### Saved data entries
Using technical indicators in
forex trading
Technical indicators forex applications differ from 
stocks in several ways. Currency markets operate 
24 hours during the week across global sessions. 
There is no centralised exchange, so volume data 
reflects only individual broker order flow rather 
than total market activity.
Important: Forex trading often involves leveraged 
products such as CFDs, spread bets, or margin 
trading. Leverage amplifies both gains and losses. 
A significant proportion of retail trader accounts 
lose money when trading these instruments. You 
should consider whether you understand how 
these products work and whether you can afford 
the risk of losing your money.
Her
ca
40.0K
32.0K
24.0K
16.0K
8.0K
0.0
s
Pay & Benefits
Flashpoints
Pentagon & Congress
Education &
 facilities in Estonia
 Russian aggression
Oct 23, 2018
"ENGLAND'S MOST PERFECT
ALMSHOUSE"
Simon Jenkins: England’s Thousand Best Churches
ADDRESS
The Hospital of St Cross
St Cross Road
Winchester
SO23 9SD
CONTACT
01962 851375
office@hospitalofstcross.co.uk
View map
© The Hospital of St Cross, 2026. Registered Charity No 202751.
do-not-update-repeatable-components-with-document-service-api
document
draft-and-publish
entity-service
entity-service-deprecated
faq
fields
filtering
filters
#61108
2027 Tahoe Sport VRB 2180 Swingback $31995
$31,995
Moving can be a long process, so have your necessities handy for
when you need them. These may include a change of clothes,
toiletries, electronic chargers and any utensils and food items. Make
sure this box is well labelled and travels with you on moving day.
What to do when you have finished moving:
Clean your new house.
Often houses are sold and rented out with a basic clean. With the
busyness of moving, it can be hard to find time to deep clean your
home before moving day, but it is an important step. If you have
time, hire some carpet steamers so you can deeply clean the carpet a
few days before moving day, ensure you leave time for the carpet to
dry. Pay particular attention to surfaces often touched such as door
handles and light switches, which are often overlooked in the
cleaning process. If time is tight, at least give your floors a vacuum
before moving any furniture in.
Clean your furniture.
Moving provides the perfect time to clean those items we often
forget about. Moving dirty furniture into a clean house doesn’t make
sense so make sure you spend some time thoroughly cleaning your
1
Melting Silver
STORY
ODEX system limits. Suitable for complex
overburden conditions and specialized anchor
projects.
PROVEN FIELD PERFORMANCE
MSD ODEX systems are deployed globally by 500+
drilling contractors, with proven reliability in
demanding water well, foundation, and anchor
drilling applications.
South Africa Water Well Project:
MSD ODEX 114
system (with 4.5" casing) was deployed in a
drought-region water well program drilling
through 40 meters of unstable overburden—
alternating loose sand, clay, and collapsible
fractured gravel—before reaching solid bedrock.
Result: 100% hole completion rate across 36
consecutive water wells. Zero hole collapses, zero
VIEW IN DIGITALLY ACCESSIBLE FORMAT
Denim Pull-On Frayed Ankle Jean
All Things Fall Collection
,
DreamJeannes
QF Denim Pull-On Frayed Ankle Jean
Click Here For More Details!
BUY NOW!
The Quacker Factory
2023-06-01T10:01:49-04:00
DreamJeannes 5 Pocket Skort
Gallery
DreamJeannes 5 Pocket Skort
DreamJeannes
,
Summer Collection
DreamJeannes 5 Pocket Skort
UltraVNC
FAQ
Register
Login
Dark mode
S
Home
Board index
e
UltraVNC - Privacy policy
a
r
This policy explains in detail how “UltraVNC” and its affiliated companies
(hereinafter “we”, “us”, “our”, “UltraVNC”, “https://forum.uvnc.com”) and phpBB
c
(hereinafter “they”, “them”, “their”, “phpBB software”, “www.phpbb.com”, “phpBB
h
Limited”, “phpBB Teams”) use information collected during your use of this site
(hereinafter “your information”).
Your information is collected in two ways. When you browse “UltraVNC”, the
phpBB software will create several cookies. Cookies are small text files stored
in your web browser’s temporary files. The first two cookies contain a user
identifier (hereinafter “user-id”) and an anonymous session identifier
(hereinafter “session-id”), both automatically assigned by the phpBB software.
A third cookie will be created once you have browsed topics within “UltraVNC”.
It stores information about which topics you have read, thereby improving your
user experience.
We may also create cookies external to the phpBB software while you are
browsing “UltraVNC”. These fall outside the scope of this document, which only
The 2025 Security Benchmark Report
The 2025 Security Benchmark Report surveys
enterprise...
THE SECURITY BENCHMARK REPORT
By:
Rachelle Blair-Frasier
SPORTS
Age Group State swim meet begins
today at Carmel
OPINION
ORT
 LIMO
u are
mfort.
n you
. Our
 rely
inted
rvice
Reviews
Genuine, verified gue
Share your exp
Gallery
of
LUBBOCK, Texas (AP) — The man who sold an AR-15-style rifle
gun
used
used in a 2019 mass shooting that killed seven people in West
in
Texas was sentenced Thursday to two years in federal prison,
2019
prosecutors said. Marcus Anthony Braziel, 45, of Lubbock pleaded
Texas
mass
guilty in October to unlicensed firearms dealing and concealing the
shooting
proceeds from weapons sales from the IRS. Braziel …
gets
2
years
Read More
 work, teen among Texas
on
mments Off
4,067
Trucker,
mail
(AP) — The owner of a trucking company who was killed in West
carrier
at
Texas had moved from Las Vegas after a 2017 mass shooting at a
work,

### What to produce
Can you reproduce all of the data above line for line, without changing anything?

### Final answer
Using technical indicators in
forex trading
Technical indicators forex applications differ from 
stocks in several ways. Currency markets operate 
24 hours during the week across global sessions. 
There is no centralised exchange, so volume data 
reflects only individual broker order flow rather 
than total market activity.
Important: Forex trading often involves leveraged 
products such as CFDs, spread bets, or margin 
trading. Leverage amplifies both gains and losses. 
A significant proportion of retail trader accounts 
lose money when trading these instruments. You 
should consider whether you understand how 
these products work and whether you can afford 
the risk of losing your money.
Her
ca
40.0K
32.0K
24.0K
16.0K
8.0K
0.0
s
Pay & Benefits
Flashpoints
Pentagon & Congress
Education &
 facilities in Estonia
 Russian aggression
Oct 23, 2018
"ENGLAND'S MOST PERFECT
ALMSHOUSE"
Simon Jenkins: England’s Thousand Best Churches
ADDRESS
The Hospital of St Cross
St Cross Road
Winchester
SO23 9SD
CONTACT
01962 851375
office@hospitalofstcross.co.uk
View map
© The Hospital of St Cross, 2026. Registered Charity No 202751.
do-not-update-repeatable-components-with-document-service-api
document
draft-and-publish
entity-service
entity-service-deprecated
faq
fields
filtering
filters
#61108
2027 Tahoe Sport VRB 2180 Swingback $31995
$31,995
Moving can be a long process, so have your necessities handy for
when you need them. These may include a change of clothes,
toiletries, electronic chargers and any utensils and food items. Make
sure this box is well labelled and travels with you on moving day.
What to do when you have finished moving:
Clean your new house.
Often houses are sold and rented out with a basic clean. With the
busyness of moving, it can be hard to find time to deep clean your
home before moving day, but it is an important step. If you have
time, hire some carpet steamers so you can deeply clean the carpet a
few days before moving day, ensure you leave time for the carpet to
dry. Pay particular attention to surfaces often touched such as door
handles and light switches, which are often overlooked in the
cleaning process. If time is tight, at least give your floors a vacuum
before moving any furniture in.
Clean your furniture.
Moving provides the perfect time to clean those items we often
forget about. Moving dirty furniture into a clean house doesn’t make
sense so make sure you spend some time thoroughly cleaning your
1
Melting Silver
STORY
ODEX system limits. Suitable for complex
overburden conditions and specialized anchor
projects.
PROVEN FIELD PERFORMANCE
MSD ODEX systems are deployed globally by 500+
drilling contractors, with proven reliability in
demanding water well, foundation, and anchor
drilling applications.
South Africa Water Well Project:
MSD ODEX 114
system (with 4.5" casing) was deployed in a
drought-region water well program drilling
through 40 meters of unstable overburden—
alternating loose sand, clay, and collapsible
fractured gravel—before reaching solid bedrock.
Result: 100% hole completion rate across 36
consecutive water wells. Zero hole collapses, zero
VIEW IN DIGITALLY ACCESSIBLE FORMAT
Denim Pull-On Frayed Ankle Jean
All Things Fall Collection
,
DreamJeannes
QF Denim Pull-On Frayed Ankle Jean
Click Here For More Details!
BUY NOW!
The Quacker Factory
2023-06-01T10:01:49-04:00
DreamJeannes 5 Pocket Skort
Gallery
DreamJeannes 5 Pocket Skort
DreamJeannes
,
Summer Collection
DreamJeannes 5 Pocket Skort
UltraVNC
FAQ
Register
Login
Dark mode
S
Home
Board index
e
UltraVNC - Privacy policy
a
r
This policy explains in detail how “UltraVNC” and its affiliated companies
(hereinafter “we”, “us”, “our”, “UltraVNC”, “https://forum.uvnc.com”) and phpBB
c
(hereinafter “they”, “them”, “their”, “phpBB software”, “www.phpbb.com”, “phpBB
h
Limited”, “phpBB Teams”) use information collected during your use of this site
(hereinafter “your information”).
Your information is collected in two ways. When you browse “UltraVNC”, the
phpBB software will create several cookies. Cookies are small text files stored
in your web browser’s temporary files. The first two cookies contain a user
identifier (hereinafter “user-id”) and an anonymous session identifier
(hereinafter “session-id”), both automatically assigned by the phpBB software.
A third cookie will be created once you have browsed topics within “UltraVNC”.
It stores information about which topics you have read, thereby improving your
user experience.
We may also create cookies external to the phpBB software while you are
browsing “UltraVNC”. These fall outside the scope of this document, which only
The 2025 Security Benchmark Report
The 2025 Security Benchmark Report surveys
enterprise...
THE SECURITY BENCHMARK REPORT
By:
Rachelle Blair-Frasier
SPORTS
Age Group State swim meet begins
today at Carmel
OPINION
ORT
 LIMO
u are
mfort.
n you
. Our
 rely
inted
rvice
Reviews
Genuine, verified gue
Share your exp
Gallery
of
LUBBOCK, Texas (AP) — The man who sold an AR-15-style rifle
gun
used
used in a 2019 mass shooting that killed seven people in West
in
Texas was sentenced Thursday to two years in federal prison,
2019
prosecutors said. Marcus Anthony Braziel, 45, of Lubbock pleaded
Texas
mass
guilty in October to unlicensed firearms dealing and concealing the
shooting
proceeds from weapons sales from the IRS. Braziel …
gets
2
years
Read More
 work, teen among Texas
on
mments Off
4,067
Trucker,
mail
(AP) — The owner of a trucking company who was killed in West
carrier
at
Texas had moved from Las Vegas after a 2017 mass shooting at a
work,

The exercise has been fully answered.